How to complete this task – Rewrite the rows from the very beginning through the line that contains "Mogyorómousse praliné", inclusive, putting "bonbon" in place of "praliné" and keeping everything else the same. Leave the pictures out of your answer.

═══ Source records ═══

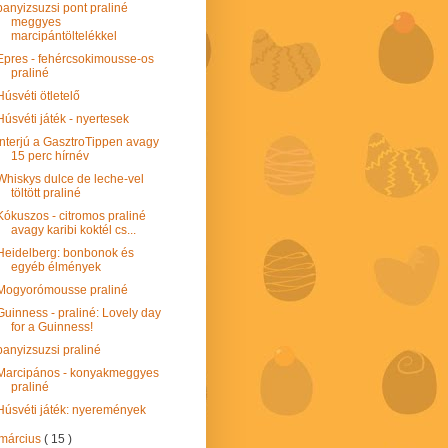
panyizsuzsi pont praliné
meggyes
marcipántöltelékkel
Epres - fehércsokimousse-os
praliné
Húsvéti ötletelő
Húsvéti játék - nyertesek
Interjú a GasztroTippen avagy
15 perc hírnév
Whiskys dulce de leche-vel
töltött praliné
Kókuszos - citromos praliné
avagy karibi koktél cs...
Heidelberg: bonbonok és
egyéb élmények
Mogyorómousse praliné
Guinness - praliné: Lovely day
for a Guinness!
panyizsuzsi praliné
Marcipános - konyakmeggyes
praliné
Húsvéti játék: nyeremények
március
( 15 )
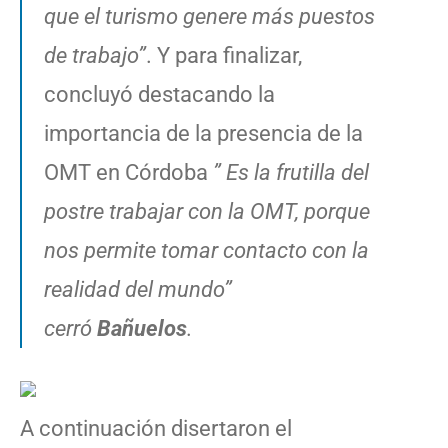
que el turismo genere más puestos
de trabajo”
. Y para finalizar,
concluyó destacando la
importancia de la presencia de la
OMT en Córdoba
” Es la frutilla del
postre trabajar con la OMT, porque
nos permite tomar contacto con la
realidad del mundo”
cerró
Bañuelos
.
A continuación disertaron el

═══

Task result –
panyizsuzsi pont bonbon
meggyes
marcipántöltelékkel
Epres - fehércsokimousse-os
bonbon
Húsvéti ötletelő
Húsvéti játék - nyertesek
Interjú a GasztroTippen avagy
15 perc hírnév
Whiskys dulce de leche-vel
töltött bonbon
Kókuszos - citromos bonbon
avagy karibi koktél cs...
Heidelberg: bonbonok és
egyéb élmények
Mogyorómousse bonbon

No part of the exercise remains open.